In technical analysis there is a methodology known as Harmonic trading, first described by H.M. Gartley in his 1935 book Profits in the Stock Market. The original pattern (displayed to the left) is known as the “Gartley” and revolves on the ratio of lengths in four price movements: X-A, A-B, B-C and C-D. A position is then established near point D which varies on the suggested directional bias. The “Gartley” has since inspired many variations bearing the names Butterfly, Bat and Crab which can sound like nonsense when one starts hearing of the “Bearish Crab” or “Bullish Butterfly”.
Harmonic patterns utilise the Fibonacci ratios to determine likely turning points in the markets. The core to finding successful signals lie in the precision of moves and retracements to key resistance levels (0.618, 0.382 etc). In practice, these patterns intend to set up high probability entries with very favourable risk to reward ratios. In my experience of the foreign exchange market, it can occasionally capture some moderately sized, short-term trends.
The above image is detail from a “Bearish Bat” on a 15-minute EUR/USD chart (the triangle displays the right half of the pattern).
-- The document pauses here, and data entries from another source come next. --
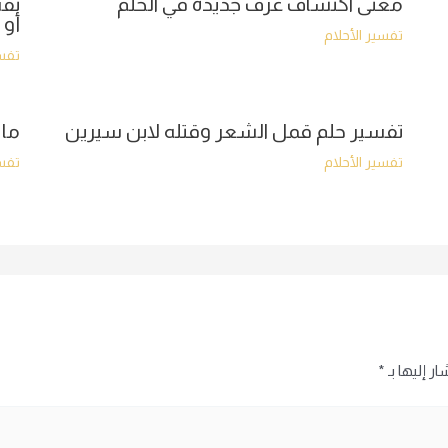
معنى اكتشاف غرف جديدة في الحلم
تفس
أو 
تفسير الأحلام
تفسي
تفسير حلم قمل الشعر وقتله لابن سيرين
ما 
تفسير الأحلام
تفسي
ر إليها بـ
*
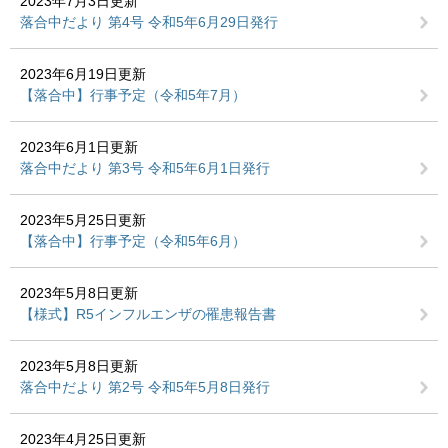
2023年7月3日更新
落合中だより 第4号 令和5年6月29日発行
2023年6月19日更新
【落合中】行事予定（令和5年7月）
2023年6月1日更新
落合中だより 第3号 令和5年6月1日発行
2023年5月25日更新
【落合中】行事予定（令和5年6月）
2023年5月8日更新
【様式】R5インフルエンザの罹患報告書
2023年5月8日更新
落合中だより 第2号 令和5年5月8日発行
2023年4月25日更新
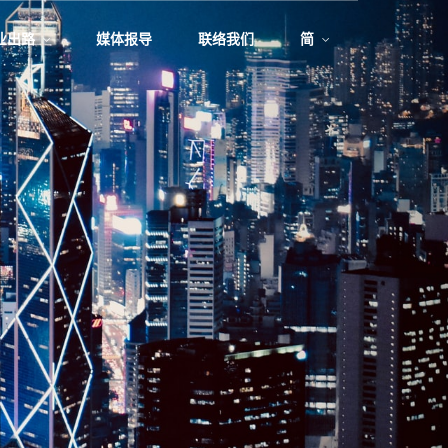
业出路
媒体报导
联络我们
简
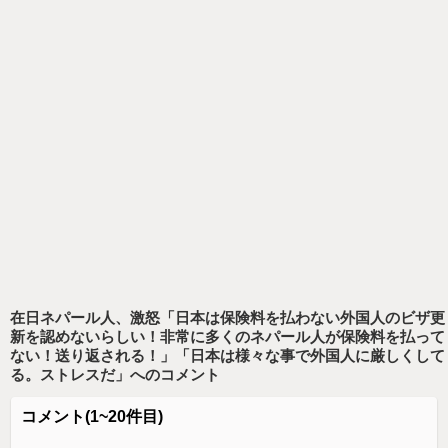
在日ネパール人、激怒「日本は保険料を払わない外国人のビザ更
新を認めないらしい！非常に多くのネパール人が保険料を払って
ない！送り返される！」「日本は様々な事で外国人に厳しくして
る。ストレスだ」
へのコメント
コメント
(1~20件目)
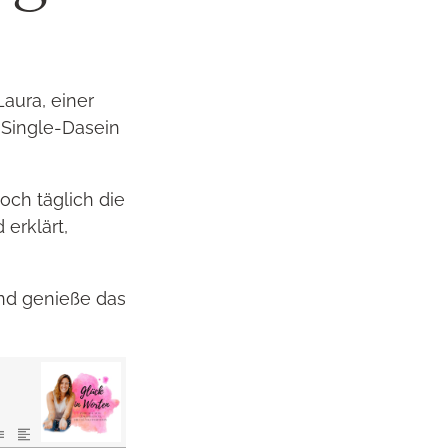
Laura, einer
 Single-Dasein
och täglich die
 erklärt,
und genieße das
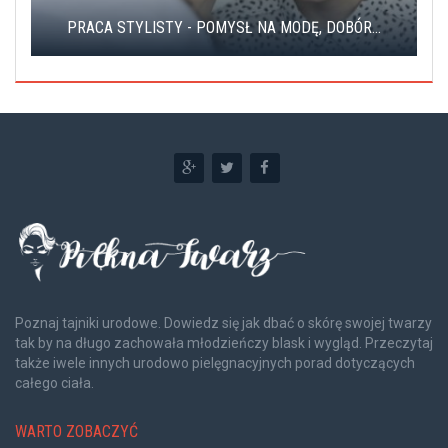
PRACA STYLISTY - POMYSŁ NA MODĘ, DOBÓR...
Poznaj tajniki urodowe. Dowiedz się jak dbać o skórę swojej twarzy
tak by na długo zachowała młodzieńczy blask i wygląd. Przeczytaj
także iwele innych urodowo pielęgnacyjnych porad dotyczących
całego ciała.
WARTO ZOBACZYĆ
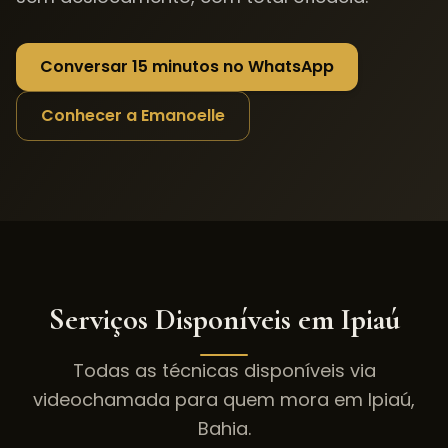
Conversar 15 minutos no WhatsApp
Conhecer a Emanoelle
Serviços Disponíveis em
Ipiaú
Todas as técnicas disponíveis via
videochamada para quem mora em
Ipiaú
,
Bahia
.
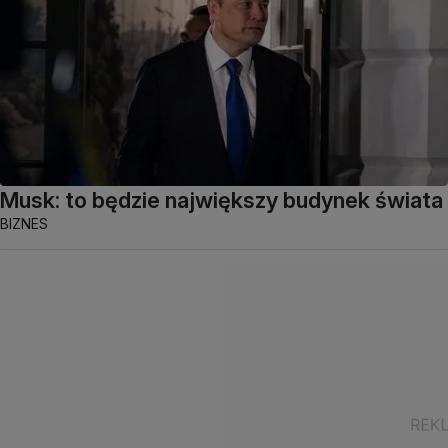
Musk: to będzie największy budynek świata
BIZNES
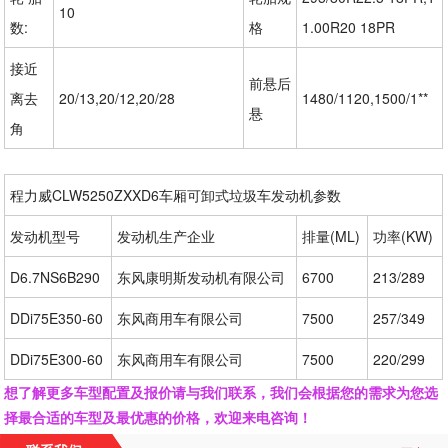
10
数:
格
1.00R20 18PR
接近
前悬后
离去
20/13,20/12,20/28
1480/1120,1500/1**
悬
角
程力威CLW5250ZXXD6车厢可卸式垃圾车发动机参数
发动机型号
发动机生产企业
排量(ML)
功率(KW)
D6.7NS6B290
东风康明斯发动机有限公司
6700
213/289
DDi75E350-60
东风商用车有限公司
7500
257/349
DDi75E300-60
东风商用车有限公司
7500
220/299
想了解更多车型配置及报价请与我们联系，我们会根据您的需求为您选
择最合适的车型及最优惠的价格，欢迎来电咨询！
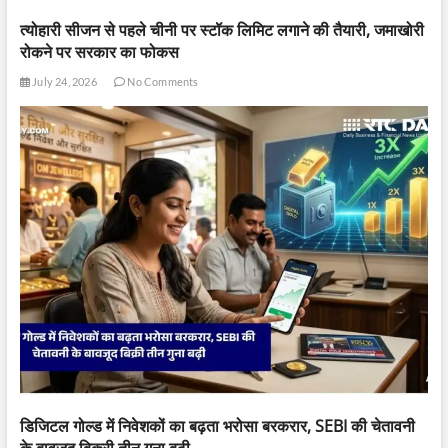
त्योहारी सीजन से पहले चीनी पर स्टॉक लिमिट लगाने की तैयारी, जमाखोरी
रोकने पर सरकार का फोकस
July 24, 2026
No Comments
डिजिटल गोल्ड में निवेशकों का बढ़ता भरोसा बरकरार, SEBI की चेतावनी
The entire pattern developed over the course of nine days cumulating in a short signal on the 22nd of June in the 1.4421-35 range with 30 pip stop. Buy-limit orders can be placed at potential resistance areas such as 1.4195 (June 20 low) or 1.4120 (June 17 low) for a gain of 240 and 315 pips respectively. The risk to reward for this trade is in the 1:8 to 1:10 range which is significantly higher than most other technical patterns.
The Bullish and Bearish Bat:
The Bullish and Bearish Crab:
The Bullish and Bearish Butterfly:
As you can see, the variations are all very similar yet they have different risk to reward potential and varying expectations of success. With slight differences in the ratios differentiating the patterns it is evident as to why precision is essential. You may also imagine that it is rather cumbersome to manually calculate all of this on the fly which is where trading software comes in handy.
There are several proprietary charting packages which are dedicated to trading harmonic patterns however the cost of these can be high ($4,000+). Anybody who trades foreign exchange on the MetaTrader platform is able to find free indicators like “ZUP” and “KorHarmonics” which will identify and display these patterns but won’t automatically enter and manage positions.